■ Assignment: Your answer should consist of each line below that contains the string "Figure".

■ Supplied information:
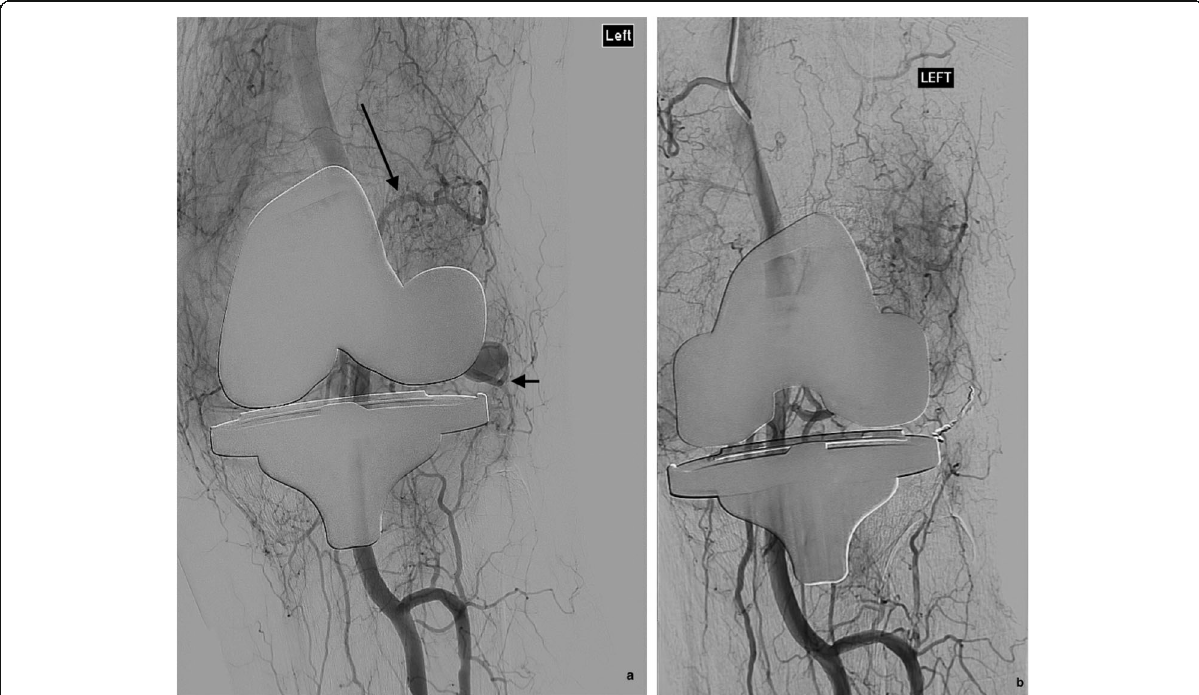
Fig. 2 a Angiography demonstrates abnormally increased vascularity about the total knee replacement prothesis and a hypertrophic and tortuous superior lateral geniculate artery (long arrow). There is a pseudoaneurysm at the anterior aspect of the knee joint arising from the inferior lateral geniculate artery (short arrow). b There is successful occlusion of the pseudoaneurysm following coil embolization (2 x Ruby coils, 3 mm × 5 cm and 4 mm × 6 cm) of the feeding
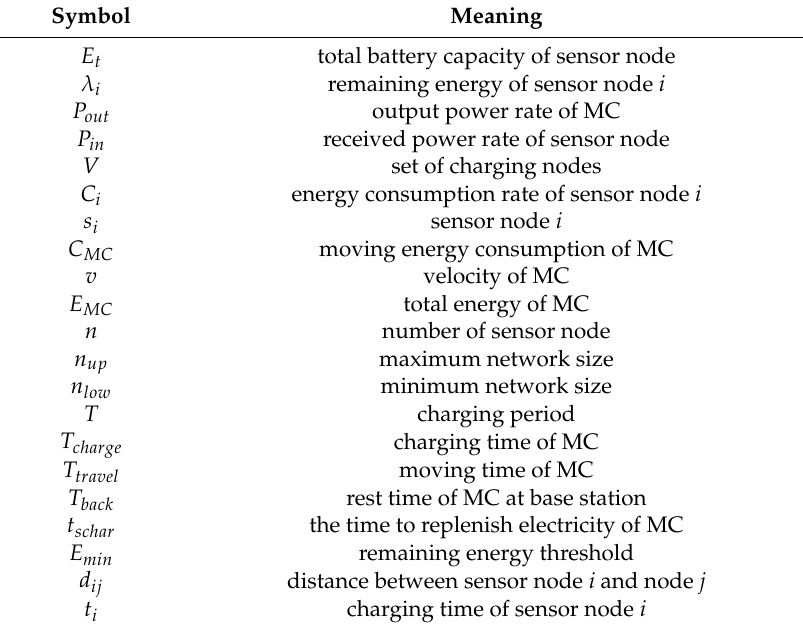
Table 1. Summary of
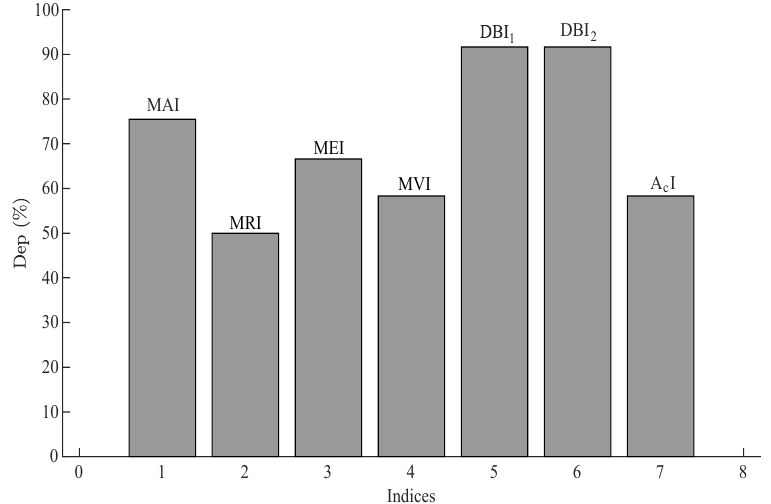
Figure 18. Dependability of the indices used in the proposed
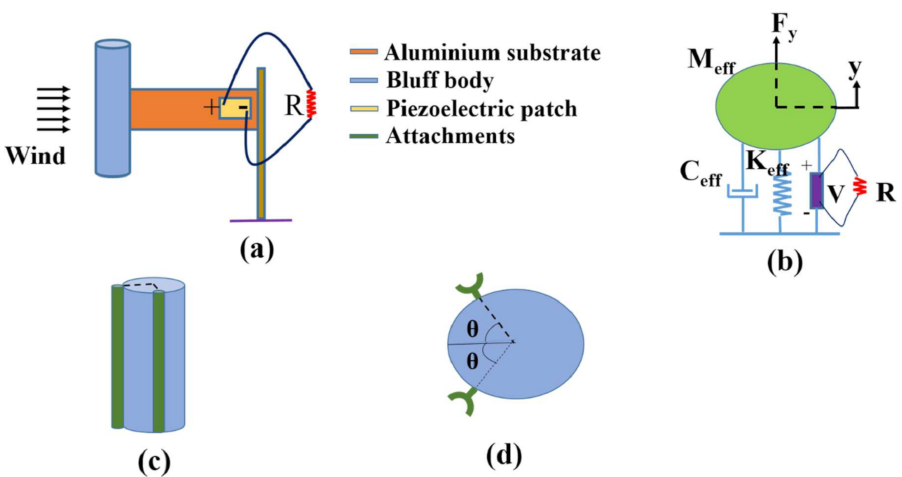
Figure 1. Schematic diagram of the galloping wind energy harvester: ( a ) the structural diagram with the circular bluff body; ( b ) equivalent lumped parameter model; ( c ) cylindrical bluff body with attachments and ( d ) top view of the curve-shaped attachments on the main circular bluff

■ Answer to the exercise:
Figure 18. Dependability of the indices used in the proposed
Figure 1. Schematic diagram of the galloping wind energy harvester: ( a ) the structural diagram with the circular bluff body; ( b ) equivalent lumped parameter model; ( c ) cylindrical bluff body with attachments and ( d ) top view of the curve-shaped attachments on the main circular bluff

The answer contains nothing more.